对比武汉市2010年主城区规划用地与本研究基于武汉市2010年Landsat ETM+影像采用小波变换进行突变检测得到的武汉市2010年主城区范围基本一致,且识别得到的武汉市城乡边缘带基本分布在土地利用总体规划2010~2020年的主城区扩展范围内,间接说明识别结果具有较高的合理性。
从景观生态学角度,不同土地利用方式的组合形成不同的景观和景观结构。土地利用过程是自然景观转变成人文景观的过程,景观结构及其发展变化是人类活动和自然环境相互作用的结果。因此,本研究选用斑块所占景观面积比例(percent of landscape,PLAND)以及香农多样性指数(Shannon's diversity index,SHDI)两个景观格局指数,对主城区、郊区和城乡边缘带的地表特 征进行定量统计分析。结果表明,主城区、郊区的SHDI值较小,主城区建设用地的PLAND值接近80%,郊区乡村农耕地和园林地的PLAND值之和接近80%,均质性较好;城乡边缘带各用地类型的PLAND值差别显著 小于城区和郊区,且SHDI值在三区中是最大的,表明其景观多样性最高,景观均质性最低,与前文分析一致。景观格局指数在主城区、城乡边缘带以及郊区乡村的分布特征,证明了本研究识别结果的可靠性及科学性。
3 结 语本文探讨了一种基于土地利用程度综合指数(LUDCI)数据序列,采用空间小波变换模极大值原理检测其突变点群,以识别城乡边缘带空间范围的方法,并以武汉市作为研究区进行了实证分析,得出如下主要结论。
(1) 基于遥感数据,采用土地利用程度综合指数,从数值水平和波动性两方面定量刻画城区、郊区乡村以及城乡边缘带的用地特征,直观、简洁且便于操作。以土地利用为主的空间数据为城乡边缘带的识别带来了更为广阔和细致的研究视角。
(2) 城乡边缘带具有土地利用程度综合指数变化剧烈的显著特征,基于空间小波变换模极大值检测思想,检测土地利用程度综合指数样带的突变点群,可以实现城乡边缘带空间范围的整体识别。将空间小波变换引入土地利用程度指数的突变检测,从方法上增强了城乡边缘带识别的数学严谨性。

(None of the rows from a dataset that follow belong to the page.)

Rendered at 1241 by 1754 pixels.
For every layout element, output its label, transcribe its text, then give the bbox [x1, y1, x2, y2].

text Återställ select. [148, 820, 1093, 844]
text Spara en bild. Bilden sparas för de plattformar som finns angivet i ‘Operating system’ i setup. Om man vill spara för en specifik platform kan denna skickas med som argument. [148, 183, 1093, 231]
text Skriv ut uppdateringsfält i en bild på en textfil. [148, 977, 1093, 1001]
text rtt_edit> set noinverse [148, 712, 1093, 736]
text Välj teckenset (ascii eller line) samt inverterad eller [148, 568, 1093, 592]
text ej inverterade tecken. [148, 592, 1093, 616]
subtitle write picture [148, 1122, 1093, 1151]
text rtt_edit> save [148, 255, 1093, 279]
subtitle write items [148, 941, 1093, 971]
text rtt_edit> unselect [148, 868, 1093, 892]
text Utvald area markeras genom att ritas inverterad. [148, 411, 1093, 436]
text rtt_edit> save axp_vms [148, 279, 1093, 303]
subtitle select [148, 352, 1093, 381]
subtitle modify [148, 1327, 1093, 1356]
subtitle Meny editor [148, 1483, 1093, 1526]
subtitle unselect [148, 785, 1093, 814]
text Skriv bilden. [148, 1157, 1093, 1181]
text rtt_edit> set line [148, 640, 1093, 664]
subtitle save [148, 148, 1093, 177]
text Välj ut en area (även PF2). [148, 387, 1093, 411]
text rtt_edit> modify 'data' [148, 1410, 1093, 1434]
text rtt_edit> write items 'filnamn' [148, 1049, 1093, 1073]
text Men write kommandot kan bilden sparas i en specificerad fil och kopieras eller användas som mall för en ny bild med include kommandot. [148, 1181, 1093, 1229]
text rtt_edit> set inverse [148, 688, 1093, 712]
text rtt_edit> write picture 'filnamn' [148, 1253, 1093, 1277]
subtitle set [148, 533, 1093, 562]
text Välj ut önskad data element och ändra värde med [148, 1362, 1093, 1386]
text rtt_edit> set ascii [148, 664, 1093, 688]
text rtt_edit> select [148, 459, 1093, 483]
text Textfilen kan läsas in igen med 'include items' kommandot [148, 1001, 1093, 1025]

(3) 以武汉市为研究区进行实例研究,一次性提取了武汉市城乡边缘带的内、外边界,并对识别结果进行了科学性和合理性检验。研究结果表明,基于土地利用程度综合指数和空间小波变换的城乡边缘带提取方法严谨、高效,可靠性高。
囿于基础数据分辨率限制,未能将土地利用划分至更细致级别,带来土地利用程度指数计算结果的误差,未来可选用多数据源、多分辨率影像互补解译,或者直接利用土地利用矢量数据以提高计算精度;可考虑选取更多的城乡边缘带指示要素,如不透水指数、NDVI、夜间灯光指数等,通过对比试验选取用于城乡边缘带识别的最佳指示要素,以进一步提高识别结果的可信度和准确度;还可进一步系统探索城乡边缘带识别理论体系和方法体系,总结城乡边缘带的演变机制,深化边缘带识别的应用研究,为城乡边缘带识别工作带来新的活力。